» Input data:
-------

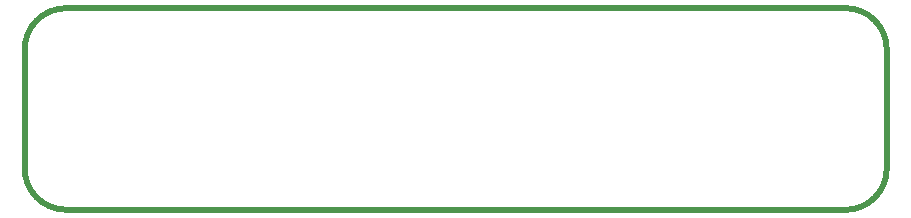
<source format=gm1>
G04*
G04 #@! TF.GenerationSoftware,Altium Limited,Altium Designer,21.4.1 (30)*
G04*
G04 Layer_Color=16711935*
%FSLAX44Y44*%
%MOMM*%
G71*
G04*
G04 #@! TF.SameCoordinates,F4D517AC-81A7-4DE1-850E-9184CA7E4459*
G04*
G04*
G04 #@! TF.FilePolarity,Positive*
G04*
G01*
G75*
%ADD72C,0.5000*%
D72*
X721400Y530202D02*
G03*
X686408Y495202I8J-35000D01*
G01*
X1381300Y359498D02*
G03*
X1416292Y394498I-8J35000D01*
G01*
X686400Y394605D02*
G03*
X721400Y359614I35000J8D01*
G01*
X1416300Y495300D02*
G03*
X1381300Y530292I-35000J-8D01*
G01*
X1416447Y394498D02*
Y495300D01*
X721400Y359600D02*
X1381300Y359600D01*
X721400Y530202D02*
X1381300Y530202D01*
X686400Y394605D02*
Y495202D01*
M02*

</source>
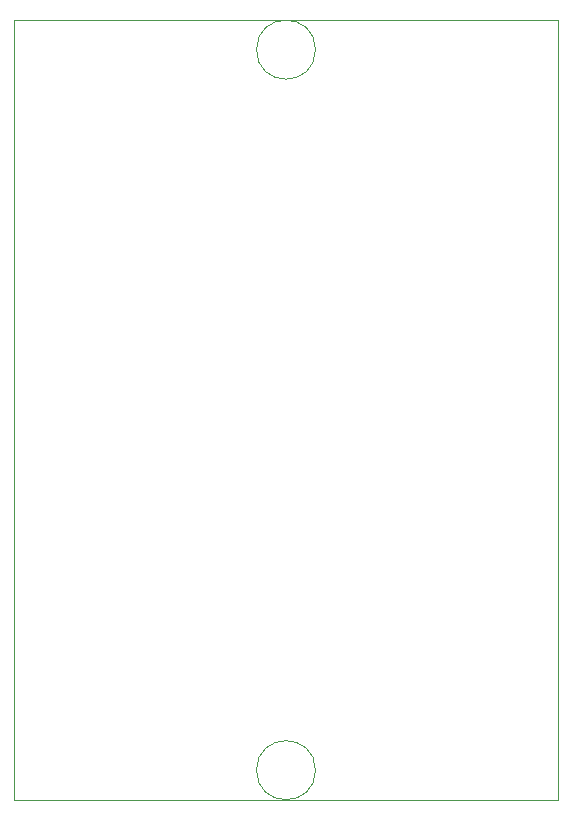
<source format=gbr>
G04 #@! TF.GenerationSoftware,KiCad,Pcbnew,(5.1.2)-2*
G04 #@! TF.CreationDate,2021-08-28T01:19:33-04:00*
G04 #@! TF.ProjectId,MAG_Plus,4d41475f-506c-4757-932e-6b696361645f,rev?*
G04 #@! TF.SameCoordinates,Original*
G04 #@! TF.FileFunction,Legend,Bot*
G04 #@! TF.FilePolarity,Positive*
%FSLAX46Y46*%
G04 Gerber Fmt 4.6, Leading zero omitted, Abs format (unit mm)*
G04 Created by KiCad (PCBNEW (5.1.2)-2) date 2021-08-28 01:19:33*
%MOMM*%
%LPD*%
G04 APERTURE LIST*
%ADD10C,0.120000*%
G04 APERTURE END LIST*
D10*
X317300000Y-46790000D02*
G75*
G03X317300000Y-46790000I-2500000J0D01*
G01*
X317300000Y-107800000D02*
G75*
G03X317300000Y-107800000I-2500000J0D01*
G01*
X337800000Y-110300000D02*
X337800000Y-44290000D01*
X291800000Y-44290000D02*
X291800000Y-110300000D01*
X291800000Y-110300000D02*
X337800000Y-110300000D01*
X291800000Y-44290000D02*
X337800000Y-44290000D01*
M02*

</source>
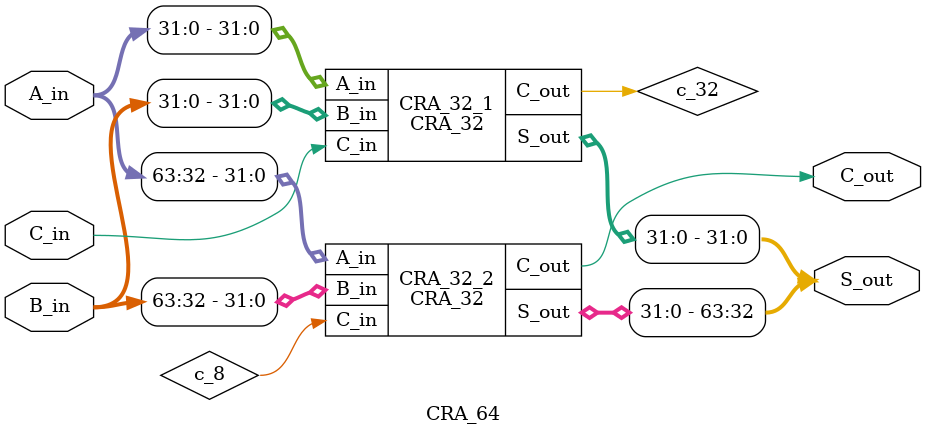
<source format=v>

module CRA_2
(
    input [1:0] A_in,
    input [1:0] B_in,
    input C_in,
    output [1:0] S_out,
    output C_out
);

    wire c_1;

    FA FA_1 (.A_in(A_in[0]), .B_in(B_in[0]), .C_in(C_in), .S_out(S_out[0]), .C_out(c_1));
    FA FA_2 (.A_in(A_in[1]), .B_in(B_in[1]), .C_in(c_1), .S_out(S_out[1]), .C_out(C_out));
endmodule


module CRA_4
(
    input [3:0] A_in,
    input [3:0] B_in,
    input C_in,
    output [3:0] S_out,
    output C_out
);

    wire c_2;

    CRA_2 CRA_2_1 (.A_in(A_in[1:0]), .B_in(B_in[1:0]), .C_in(C_in), .S_out(S_out[1:0]), .C_out(c_2));
    CRA_2 CRA_2_2 (.A_in(A_in[3:2]), .B_in(B_in[3:2]), .C_in(c_2), .S_out(S_out[3:2]), .C_out(C_out));
endmodule


module CRA_8
(
    input [7:0] A_in,
    input [7:0] B_in,
    input C_in,
    output [7:0] S_out,
    output C_out
);

    wire c_4;

    CRA_4 CRA_4_1 (.A_in(A_in[3:0]), .B_in(B_in[3:0]), .C_in(C_in), .S_out(S_out[3:0]), .C_out(c_4));
    CRA_4 CRA_4_2 (.A_in(A_in[7:4]), .B_in(B_in[7:4]), .C_in(c_4), .S_out(S_out[7:4]), .C_out(C_out));
endmodule


module CRA_16
(
    input [15:0] A_in,
    input [15:0] B_in,
    input C_in,
    output [15:0] S_out,
    output C_out
);

    wire c_8;

    CRA_8 CRA_8_1 (.A_in(A_in[7:0]), .B_in(B_in[7:0]), .C_in(C_in), .S_out(S_out[7:0]), .C_out(c_8));
    CRA_8 CRA_8_2 (.A_in(A_in[15:8]), .B_in(B_in[15:8]), .C_in(c_8), .S_out(S_out[15:8]), .C_out(C_out));
endmodule


module CRA_32
(
    input [31:0] A_in,
    input [31:0] B_in,
    input C_in,
    output [31:0] S_out,
    output C_out
);

    wire c_16;

    CRA_8 CRA_8_1 (.A_in(A_in[15:0]), .B_in(B_in[15:0]), .C_in(C_in), .S_out(S_out[15:0]), .C_out(c_16));
    CRA_8 CRA_8_2 (.A_in(A_in[31:16]), .B_in(B_in[31:16]), .C_in(c_8), .S_out(S_out[31:16]), .C_out(C_out));
endmodule


module CRA_64
(
    input [64:0] A_in,
    input [64:0] B_in,
    input C_in,
    output [64:0] S_out,
    output C_out
);

    wire c_32;

    CRA_32 CRA_32_1 (.A_in(A_in[31:0]), .B_in(B_in[31:0]), .C_in(C_in), .S_out(S_out[31:0]), .C_out(c_32));
    CRA_32 CRA_32_2 (.A_in(A_in[63:32]), .B_in(B_in[63:32]), .C_in(c_8), .S_out(S_out[63:32]), .C_out(C_out));
endmodule
</source>
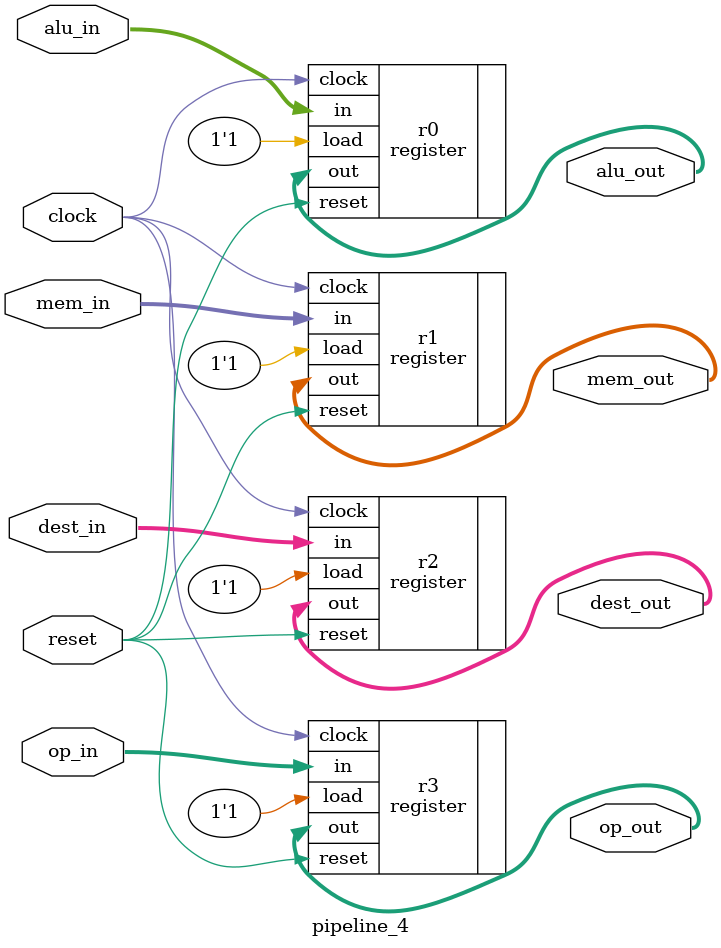
<source format=v>
`timescale 1ns/1ns
module pipeline_4 
(
    input clock, 
    input reset,
    input [31:0] alu_in,
    input [31:0] mem_in,
    input [5:0] dest_in,
    input [5:0] op_in,
    output [31:0] alu_out,
    output [31:0] mem_out,
    output [5:0] dest_out,
    output [5:0] op_out
);

    register #(32) r0(
        .in(alu_in),
        .out(alu_out),
        .load(1'd1),
        .clock(clock),
        .reset(reset)
    );

    register #(32) r1(
        .in(mem_in),
        .out(mem_out),
        .load(1'd1),
        .clock(clock),
        .reset(reset)
    );

    register #(6) r2(
        .in(dest_in),
        .out(dest_out),
        .load(1'd1),
        .clock(clock),
        .reset(reset)
    );

    register #(6) r3(
        .in(op_in),
        .out(op_out),
        .load(1'd1),
        .clock(clock),
        .reset(reset)
    );
endmodule
    

</source>
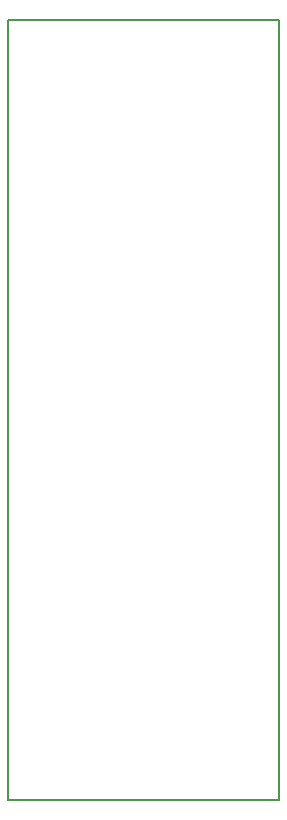
<source format=gbr>
G04 #@! TF.FileFunction,Profile,NP*
%FSLAX46Y46*%
G04 Gerber Fmt 4.6, Leading zero omitted, Abs format (unit mm)*
G04 Created by KiCad (PCBNEW 4.0.7) date 03/25/21 13:56:31*
%MOMM*%
%LPD*%
G01*
G04 APERTURE LIST*
%ADD10C,0.100000*%
%ADD11C,0.150000*%
G04 APERTURE END LIST*
D10*
D11*
X57298000Y-95276000D02*
X57298000Y-29276000D01*
X80298000Y-95276000D02*
X57298000Y-95276000D01*
X80298000Y-29276000D02*
X80298000Y-95276000D01*
X57298000Y-29276000D02*
X80298000Y-29276000D01*
M02*

</source>
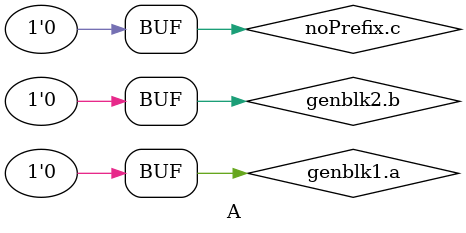
<source format=sv>
module A;
generate case (2'd0)
  2'd1:     wire a = 1'b0; // nondefaultNoBegin
  default:  wire a = 1'b0; // defaultNoBegin
endcase endgenerate
generate case (2'd1)
  2'd1:     begin wire b = 1'b0; end // nondefaultNoLabel
  default:  begin wire b = 1'b0; end // defaultNoLabel
endcase endgenerate
generate case (2'd2)
  2'd1:     begin: nondefaultNoPrefix wire c = 1'b0; end
  default:  begin: noPrefix           wire c = 1'b0; end
endcase endgenerate
endmodule

</source>
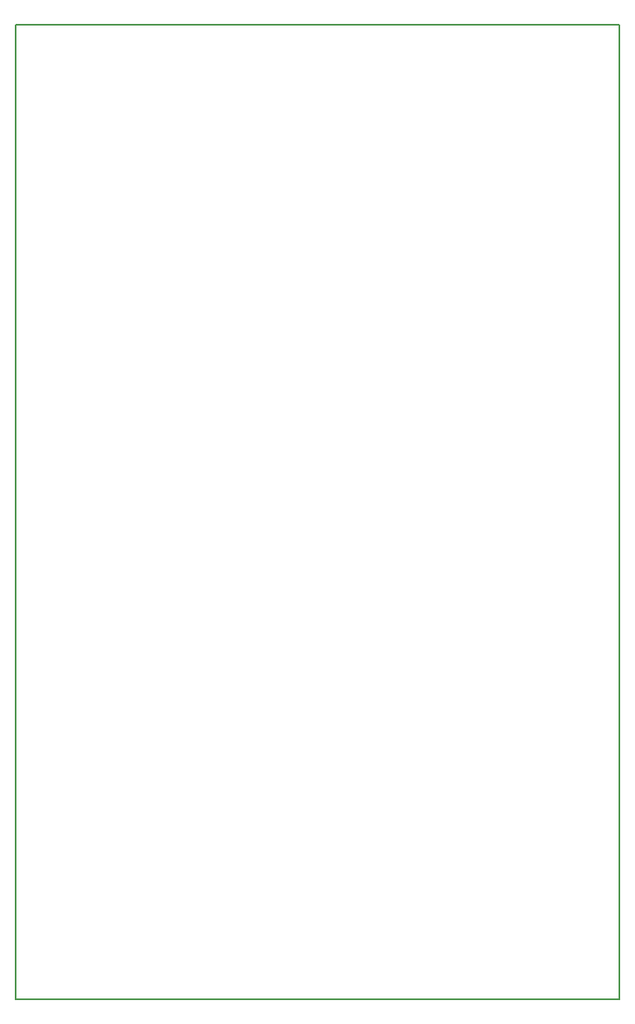
<source format=gbr>
G04 #@! TF.FileFunction,Profile,NP*
%FSLAX46Y46*%
G04 Gerber Fmt 4.6, Leading zero omitted, Abs format (unit mm)*
G04 Created by KiCad (PCBNEW 4.0.5) date 03/27/17 13:57:13*
%MOMM*%
%LPD*%
G01*
G04 APERTURE LIST*
%ADD10C,0.100000*%
%ADD11C,0.150000*%
G04 APERTURE END LIST*
D10*
D11*
X112000000Y-50000000D02*
X112000000Y-150000000D01*
X50000000Y-50000000D02*
X112000000Y-50000000D01*
X50000000Y-150000000D02*
X112000000Y-150000000D01*
X50000000Y-50000000D02*
X50000000Y-150000000D01*
M02*

</source>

-------

» How to complete this task: Extract every line from the one containing "X112000000Y-50000000D02*" through the last line of the data, inclusive, exactly as written.

» Written solution:
X112000000Y-50000000D02*
X112000000Y-150000000D01*
X50000000Y-50000000D02*
X112000000Y-50000000D01*
X50000000Y-150000000D02*
X112000000Y-150000000D01*
X50000000Y-50000000D02*
X50000000Y-150000000D01*
M02*

</source>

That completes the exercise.